PARA A PGR E AGU: Direitos Humanos AOS HUMANOS e não aos desumanos

Há um discurso hipócrita e imbecil a cerca do tema direitos humanos. Há mais defensores de criminosos cruéis do que defensores de pessoas que sofrem a tirania de governos, ditadores e corruptos pelo mundo a fora. 
A Procuradoria Geral da República (PGR) e a Advocacia Geral da União (AGU) foram ao STF para permitir ao Ministério da Educação (MEC) a dar nota zero a redações do Exame Nacional do Ensino Médio (Enem) para quem fizer críticas aos direitos humanos.
Gente! Como é que pode a PGR se prestar a um papel desse? o que fizeram é exatamente um ataque aos direitos humanos, cujo fundamento principal e a liberdade de expressão!
Ainda bem que a Ministra Carmem Lúcia reparou a doidice.
A Declaração Universal dos Direitos Humanos, de 1948, diz que cada ser humano pode desfrutar de seus direitos humanos sem distinção de raça, cor, sexo, língua, religião, opinião política ou de outro tipo, origem social ou nacional ou condição de nascimento ou riqueza.
Veja que a expressão é “direitos humanos” e não “direitos desumanos”.
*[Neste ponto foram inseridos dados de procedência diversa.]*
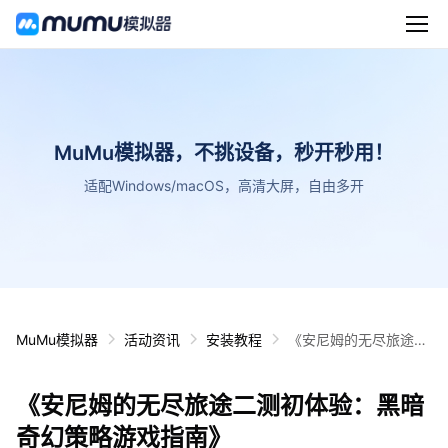
MuMu模拟器，不挑设备，秒开秒用！
适配Windows/macOS，高清大屏，自由多开
MuMu模拟器
活动资讯
安装教程
《安尼姆的无尽旅途二
测初体验：黑暗奇幻策
略游戏指南》
《安尼姆的无尽旅途二测初体验：黑暗
奇幻策略游戏指南》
As críticas ferrenhas que se ver é contra os defensores dos direitos humanos que defendem aqueles que praticam atos abomináveis, crueldades, que revoltam a sociedade, exatamente porque agridem os direitos da humanidade, ferem a sociedade, sangram os direitos humanos.
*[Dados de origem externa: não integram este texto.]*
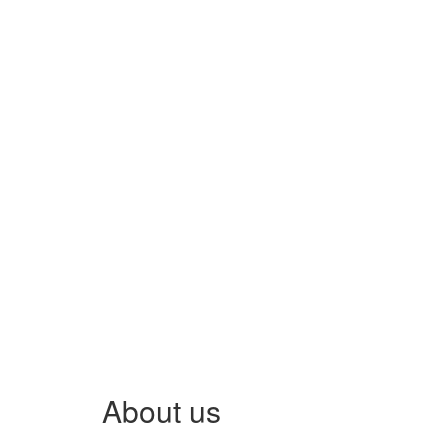
About us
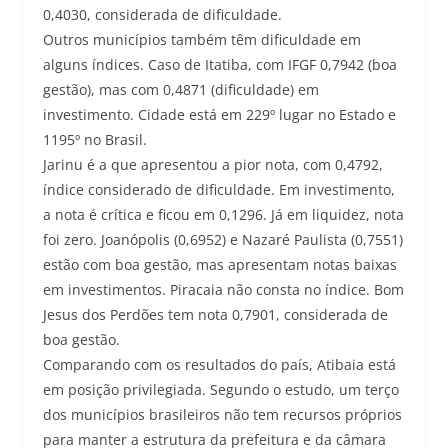
0,4030, considerada de dificuldade.
Outros municípios também têm dificuldade em
alguns índices. Caso de Itatiba, com IFGF 0,7942 (boa
gestão), mas com 0,4871 (dificuldade) em
investimento. Cidade está em 229º lugar no Estado e
1195º no Brasil.
Jarinu é a que apresentou a pior nota, com 0,4792,
índice considerado de dificuldade. Em investimento,
a nota é crítica e ficou em 0,1296. Já em liquidez, nota
foi zero. Joanópolis (0,6952) e Nazaré Paulista (0,7551)
estão com boa gestão, mas apresentam notas baixas
em investimentos. Piracaia não consta no índice. Bom
Jesus dos Perdões tem nota 0,7901, considerada de
boa gestão.
Comparando com os resultados do país, Atibaia está
em posição privilegiada. Segundo o estudo, um terço
dos municípios brasileiros não tem recursos próprios
para manter a estrutura da prefeitura e da câmara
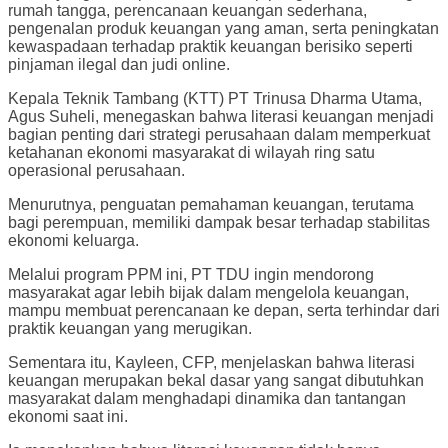
rumah tangga, perencanaan keuangan sederhana,
pengenalan produk keuangan yang aman, serta peningkatan
kewaspadaan terhadap praktik keuangan berisiko seperti
pinjaman ilegal dan judi online.
Kepala Teknik Tambang (KTT) PT Trinusa Dharma Utama,
Agus Suheli, menegaskan bahwa literasi keuangan menjadi
bagian penting dari strategi perusahaan dalam memperkuat
ketahanan ekonomi masyarakat di wilayah ring satu
operasional perusahaan.
Menurutnya, penguatan pemahaman keuangan, terutama
bagi perempuan, memiliki dampak besar terhadap stabilitas
ekonomi keluarga.
Melalui program PPM ini, PT TDU ingin mendorong
masyarakat agar lebih bijak dalam mengelola keuangan,
mampu membuat perencanaan ke depan, serta terhindar dari
praktik keuangan yang merugikan.
Sementara itu, Kayleen, CFP, menjelaskan bahwa literasi
keuangan merupakan bekal dasar yang sangat dibutuhkan
masyarakat dalam menghadapi dinamika dan tantangan
ekonomi saat ini.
Os direitos humanos são garantidos legalmente pela lei de direitos humanos, protegendo indivíduos e grupos contra ações que interferem nas liberdades fundamentais e na dignidade humana. Aqui não fala de “dignidade desumana”.
 
Os direitos humanos são direitos inerentes a cada pessoa simplesmente por ela ser um humano. Se ela é desumana, esses direitos não lhe alcança. Simples assim!
Os direitos humanos pressupõe o respeito pela dignidade e o valor de cada pessoa humana; não desumana.
Os direitos humanos são universais, o que quer dizer que são aplicados de forma igual e sem discriminação a todas as pessoas humanas; não desumana.
Alguns país não toleram os desumanos. Aplicam a pena de morte ou prisão perpétua, como forma de proteger a sociedade de muitos que não estão aptos a viver com os humanos.
Quando um humano comete um crime por alguma circunstância, paga o crime e volta a viver normalmente na sociedade, com atitudes exemplar.
No Brasil, no dia-a-dia, presenciamos a toda hora a atos crués por parte de desumanos. O sistema penal simula tratá-las, mas elas saem mais crués, mais desumanas.
Não se trata de pessoas doentes mentais (que neste caso devem ser tratadas com humanidade).
Os direitos humanos confundem seu papel. É para defenderem os humanos e não os desumanos.
Aos desumanos cabe ao Estado cuidar para que eles não tenham mais contato com os humanos em razão da sua desumanidade, da sua crueldade.
A crítica que sociedade faz são dirigidas aos defensores dos direitos humanos quando eles defendem os desumanos, os crués, os perversos, os matadores.